“Goodbye God! We’re going to Bodie.”

High in the desert hills, east of the Sierra, ghosts of the Old West still live in Bodie.  Dry wind blows the tattered curtains of houses and caskets remain waiting in the morgue on Main Street for the next victim of a shooting.  Bodie is today the best place in California to experience what life was like the last of the old-time mining camps.

And wild it was.  It was reported that there were fights and shootouts almost every night in this bad town.  A Truckee newspaper printed the prayer of a little girl whose family was bound for Bodie:  “Goodbye God! We’re going to Bodie.”

This remote, barren place was discovered by Waterman S. Bodey.  In 1848 he left his wife and six children in Poughkeepsie, New York, to sail around the Horn and head for the California gold fields.

After ten years of working the gulches of the Mother Lode, Bodey hit pay dirt on a barren bluff eight miles southwest of Aurora.  He and his partners built a cabin at the claim site but Bodey never lived to make his fortune – dying in an early season snowstorm less than a mile from his cabin.

In the summer of 1860 shacks began to spring up beneath the mines of Bodie Bluff (the spelling of the town’s name was changed to avoid mispronunciation).  By 1877, investors began pouring into the town, bringing mining camp men in by the thousands.  Newspapers began promoting the area has having the richest gold mine in the world.  Soon, many Bodie-bound stages arrived crammed with ladies ready to sell their ‘merchandise’. There were also gamblers, hustlers, professional men, saloonkeepers, and more wives and children than should have been in such a place.

At 8,374 feet in elevation, Bodie is in a range of barren, windswept hills with little vegetation, except for sagebrush.  During it s heyday there was no hospital, little law and almost no government.  The only comfortable places to go were the dance-houses, gambling halls and saloons. At its height, Bodie had 50 saloons along Main Street and a cast of characters that would inspire Hollywood’s wildest scripts. By 1879, nearly 10,000 people called Bodie their home.

By 1882 the Bodie boom as over. Some 21 million dollars worth of bullion had been taken from the hills.

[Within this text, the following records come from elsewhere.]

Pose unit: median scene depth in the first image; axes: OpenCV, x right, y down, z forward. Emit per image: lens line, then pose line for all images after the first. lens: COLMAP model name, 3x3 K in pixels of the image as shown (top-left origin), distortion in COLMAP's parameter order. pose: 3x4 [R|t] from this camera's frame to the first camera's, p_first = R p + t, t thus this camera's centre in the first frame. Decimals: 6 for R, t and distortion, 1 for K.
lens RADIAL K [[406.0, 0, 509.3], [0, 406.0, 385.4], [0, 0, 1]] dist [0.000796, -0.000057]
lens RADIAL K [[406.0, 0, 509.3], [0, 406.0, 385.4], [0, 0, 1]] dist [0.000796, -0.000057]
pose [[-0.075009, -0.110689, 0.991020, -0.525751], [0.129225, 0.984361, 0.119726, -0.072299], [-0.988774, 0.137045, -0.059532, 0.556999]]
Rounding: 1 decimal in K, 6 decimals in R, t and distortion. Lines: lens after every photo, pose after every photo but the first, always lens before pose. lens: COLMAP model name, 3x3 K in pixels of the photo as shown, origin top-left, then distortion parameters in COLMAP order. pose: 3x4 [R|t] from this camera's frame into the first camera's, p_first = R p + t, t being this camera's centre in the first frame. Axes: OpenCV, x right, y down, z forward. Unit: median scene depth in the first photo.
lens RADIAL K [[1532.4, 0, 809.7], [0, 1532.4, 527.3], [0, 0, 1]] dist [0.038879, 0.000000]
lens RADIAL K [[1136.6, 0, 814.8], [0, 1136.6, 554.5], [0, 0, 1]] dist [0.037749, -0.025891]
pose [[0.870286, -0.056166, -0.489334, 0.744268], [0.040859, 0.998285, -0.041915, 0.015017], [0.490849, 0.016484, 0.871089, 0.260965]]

The population dwindled and Bodie barely stayed alive into the 1950’s.  Since there were no moving companies out there – people just filled up would they could in their wagon or truck and left the rest behind.

Although only about 5% of the buildings survived, there are still many standing.  What remains has been maintained as a State Historic Park with much of Bodie retaining its frontier aura.  Today, Bodie is probably the most authentic ghost town left in the West and is truly the last of the old-time mining camps.

Bodie is located 7 miles south of Bridgeport and 19 miles north of Lee Vinning. From Highway 395, head east on Bodie Road (270) for 13 miles (the last 3 miles are dirt) to Bodie.  There is no over-night camping allowed near Bodie. Motels are available in Bridgeport and Lee Vining.  The Bodie Road is usually open from Memorial Day through September (closed in the winter).